West Australian Petroleum Pty Ltd (WAPET) was an oil & gas exploration and processing company in Western Australia.

==History==
Formed in March 1952 as a joint venture between Ampol and Caltex, the company discovered Australia's first flowing oil in November the following year, at Rough Range on the North West Cape. The first oil discovery in Australia was made near Lakes Entrance, Victoria in 1924.

The Rough Range well flowed with heavy crude oil, initially at 400 oilbbl per day from a depth of 1099 metres, but further drilling in 1954 demonstrated the discovery to be small with low flow rates and it was deemed to be not commercial.

==Dongara==
In 1964 WAPET discovered the first commercial natural gas field in the state, at Dongara in the Perth Basin. The Dongara field is now wholly owned by Arc Energy and had produced 452.6 e9cuft of LNG to August 2007.

The Dongara discovery resulted in the construction of the first gas pipeline in Western Australia, from Dongara to Pinjarra in 1971 by a WAPET subsidiary, West Australian Natural Gas. Also known as the Parmelia Pipeline, it comprises 416 km of 350 mm diameter pipe.

==Barrow Island==
The company was joined by Shell as a partner in 1964 and shortly after, the joint venture made its major find, on Barrow Island. Despite an expectation of likely oil deposits, Barrow Island had had government bans on drilling and exploration due to the 1952 atomic bomb testing on the nearby Montebello Islands. The bans were lifted in 1953 and WAPET was granted exploration permits. The drill hole "Barrow-1" flowed with heavy crude and proved to be a significant discovery. After $100 million had been spent on further exploration and development, the find led to commercial production in 1967. In 1966 it was estimated to have recoverable reserves of 85 Moilbbl and after production started in April 1967, estimated reserves were increased to 250 Moilbbl. In 1995 there were 430 wells producing oil and natural gas across most of the southern half of the island. At one stage, the site was Australia's largest oil producer.

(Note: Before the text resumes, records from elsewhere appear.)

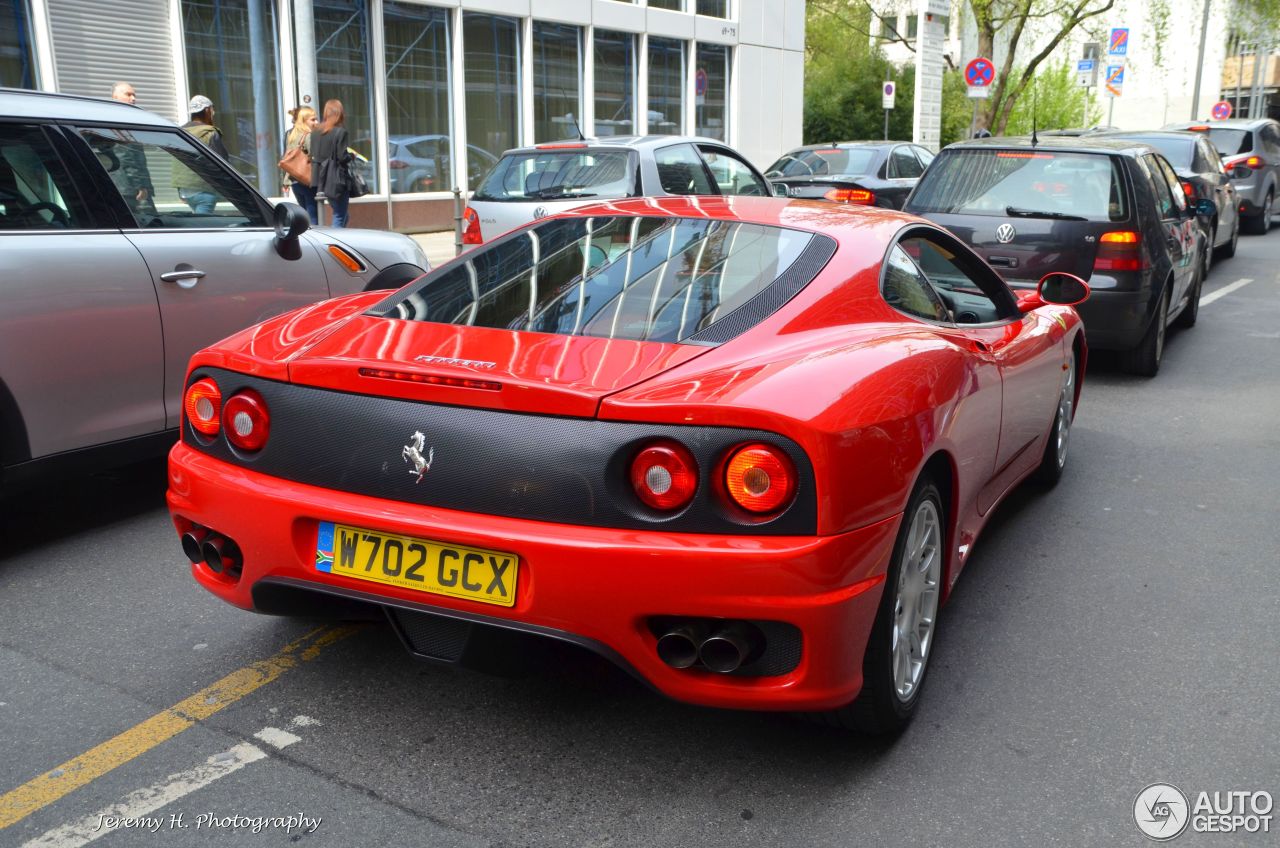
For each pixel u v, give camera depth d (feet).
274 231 17.07
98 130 15.10
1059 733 9.95
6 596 12.86
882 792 8.98
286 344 9.66
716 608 7.93
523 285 10.27
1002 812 8.73
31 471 13.96
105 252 14.51
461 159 58.49
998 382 11.94
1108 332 24.07
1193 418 22.11
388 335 9.54
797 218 11.39
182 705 10.25
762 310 9.52
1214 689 10.83
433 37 56.18
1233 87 189.57
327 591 8.87
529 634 8.27
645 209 11.78
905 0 120.06
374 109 53.67
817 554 7.92
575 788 8.96
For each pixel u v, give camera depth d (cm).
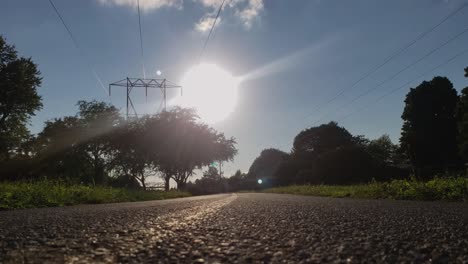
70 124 5706
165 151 5284
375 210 859
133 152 5341
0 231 482
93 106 5734
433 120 5834
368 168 5269
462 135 4688
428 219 622
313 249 342
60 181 1969
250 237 426
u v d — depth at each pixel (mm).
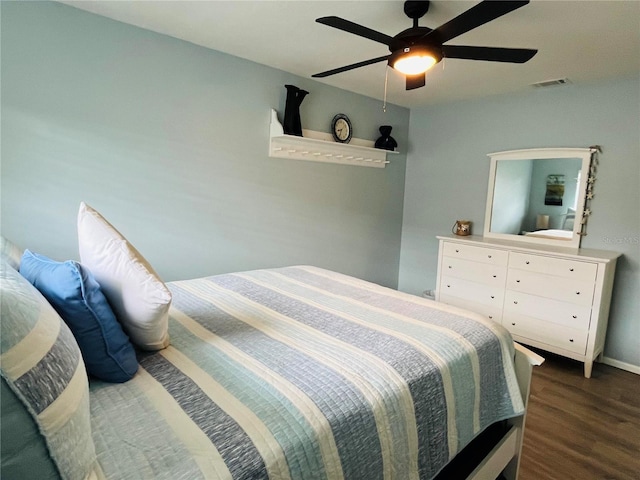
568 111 3227
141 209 2570
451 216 4129
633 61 2576
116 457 759
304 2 1980
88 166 2330
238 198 3051
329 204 3738
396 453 1067
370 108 3939
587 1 1814
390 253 4488
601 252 2953
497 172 3689
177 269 2793
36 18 2064
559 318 2922
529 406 2383
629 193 2939
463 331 1532
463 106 3926
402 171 4441
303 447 861
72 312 965
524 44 2342
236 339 1380
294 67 3064
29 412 605
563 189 3264
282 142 3232
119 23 2328
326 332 1472
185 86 2645
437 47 1751
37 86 2111
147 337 1202
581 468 1836
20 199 2135
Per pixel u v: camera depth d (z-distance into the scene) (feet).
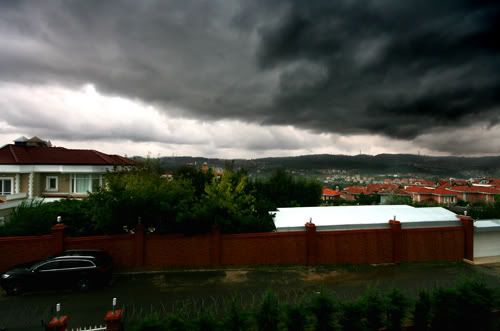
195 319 25.39
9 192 80.69
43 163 83.76
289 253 54.60
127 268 50.67
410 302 28.53
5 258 46.83
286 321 26.08
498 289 31.68
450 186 310.45
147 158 75.36
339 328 26.84
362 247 56.59
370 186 348.79
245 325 25.50
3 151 85.61
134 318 34.47
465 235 59.98
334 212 66.59
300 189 101.50
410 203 142.10
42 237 48.06
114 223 50.01
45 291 41.68
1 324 32.99
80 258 42.29
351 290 43.98
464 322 29.17
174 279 47.32
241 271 51.39
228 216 54.65
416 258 57.93
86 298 39.88
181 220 49.57
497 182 329.93
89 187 87.51
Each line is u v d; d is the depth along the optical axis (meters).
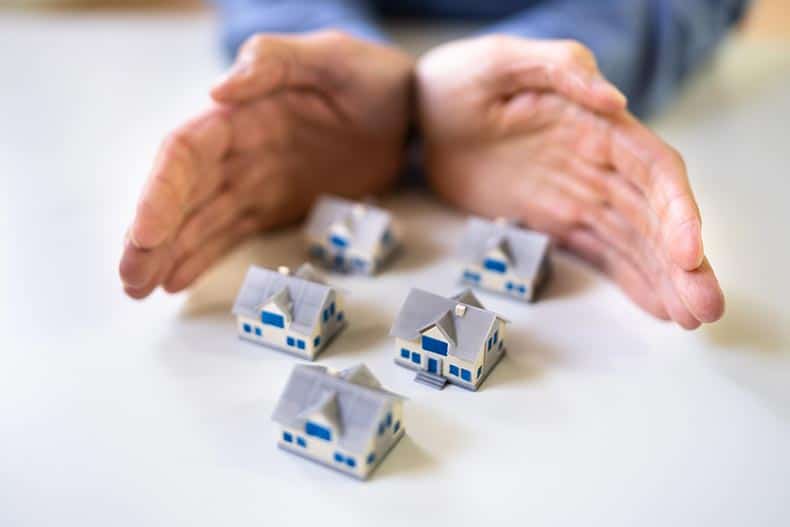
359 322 0.47
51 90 0.63
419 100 0.52
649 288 0.47
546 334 0.46
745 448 0.42
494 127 0.50
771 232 0.52
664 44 0.59
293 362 0.45
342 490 0.41
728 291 0.48
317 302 0.45
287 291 0.45
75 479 0.41
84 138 0.59
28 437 0.42
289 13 0.60
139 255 0.45
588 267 0.50
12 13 0.72
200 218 0.48
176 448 0.42
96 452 0.42
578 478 0.41
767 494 0.40
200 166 0.47
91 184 0.55
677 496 0.40
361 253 0.49
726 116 0.60
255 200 0.51
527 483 0.41
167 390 0.44
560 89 0.48
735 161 0.57
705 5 0.61
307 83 0.50
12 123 0.60
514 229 0.48
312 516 0.40
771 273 0.49
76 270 0.50
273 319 0.45
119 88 0.64
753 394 0.44
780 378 0.44
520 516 0.40
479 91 0.50
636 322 0.47
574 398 0.44
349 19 0.59
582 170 0.49
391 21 0.68
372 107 0.51
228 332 0.47
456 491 0.41
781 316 0.47
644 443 0.42
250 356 0.46
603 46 0.56
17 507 0.40
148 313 0.48
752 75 0.64
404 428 0.43
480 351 0.43
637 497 0.40
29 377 0.45
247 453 0.42
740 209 0.53
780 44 0.68
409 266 0.50
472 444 0.42
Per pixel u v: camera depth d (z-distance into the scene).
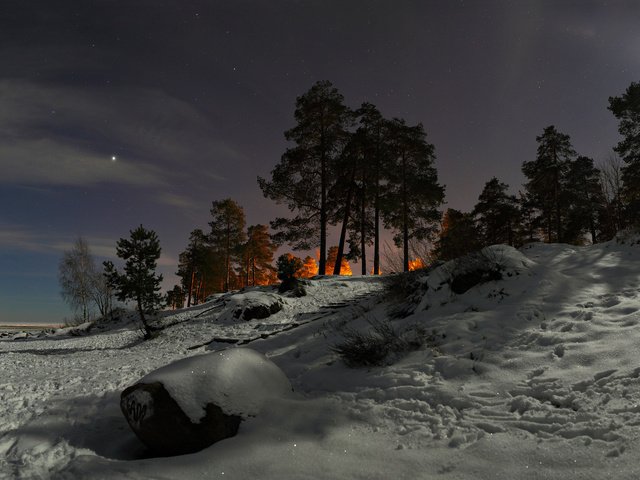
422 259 10.70
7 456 4.41
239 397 4.56
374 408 4.55
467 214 34.25
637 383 3.94
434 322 7.23
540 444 3.33
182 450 4.28
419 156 32.06
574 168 33.91
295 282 21.61
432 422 4.10
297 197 29.47
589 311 6.22
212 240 46.75
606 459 2.96
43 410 6.00
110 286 18.31
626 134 25.31
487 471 3.09
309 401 4.98
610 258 9.78
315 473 3.39
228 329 16.34
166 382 4.46
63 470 3.91
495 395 4.45
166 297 18.72
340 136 30.48
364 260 32.72
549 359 5.00
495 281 8.01
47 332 28.09
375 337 7.05
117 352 14.80
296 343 10.32
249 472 3.51
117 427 5.25
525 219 37.00
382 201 30.89
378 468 3.36
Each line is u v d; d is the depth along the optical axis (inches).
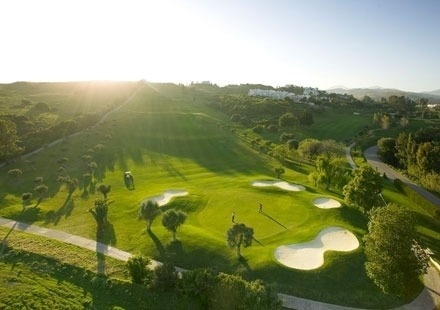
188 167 3708.2
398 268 1523.1
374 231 1621.6
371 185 2226.9
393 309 1491.1
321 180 2896.2
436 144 4714.6
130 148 4340.6
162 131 5231.3
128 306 1481.3
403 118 6860.2
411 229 1579.7
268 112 7377.0
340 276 1643.7
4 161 3449.8
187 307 1454.2
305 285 1590.8
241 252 1815.9
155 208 2068.2
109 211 2411.4
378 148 5295.3
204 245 1870.1
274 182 2972.4
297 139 5241.1
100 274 1654.8
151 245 1910.7
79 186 2982.3
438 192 3420.3
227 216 2278.5
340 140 5767.7
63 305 1455.5
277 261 1726.1
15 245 1892.2
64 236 2037.4
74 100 6820.9
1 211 2363.4
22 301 1461.6
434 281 1705.2
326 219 2160.4
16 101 6181.1
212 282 1449.3
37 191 2642.7
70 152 3949.3
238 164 3919.8
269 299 1317.7
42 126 4798.2
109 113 6156.5
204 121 6013.8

As a result of the success at Barrow Island and other finds, extensive off-shore exploration in the Carnarvon Basin was undertaken by Australian and American oil companies during the late 1960s and 1970s. WAPET discovered a significant gas deposit at West Tryal Rocks, north west of Barrow Island in 1973, and in 1980 the Gorgon gas deposit. The region is now known as Greater Gorgon and will be developed in coming years as the Gorgon gas project, operated by Chevron, WAPET's successor. LNG reserves in the Greater Gorgon fields are estimated to exceed 40 Tcuft.

==Chevron Australia==
After the merger of Caltex Australia and Ampol in 1995, WAPET was wound up with its functions taken over by Chevron in February 2000.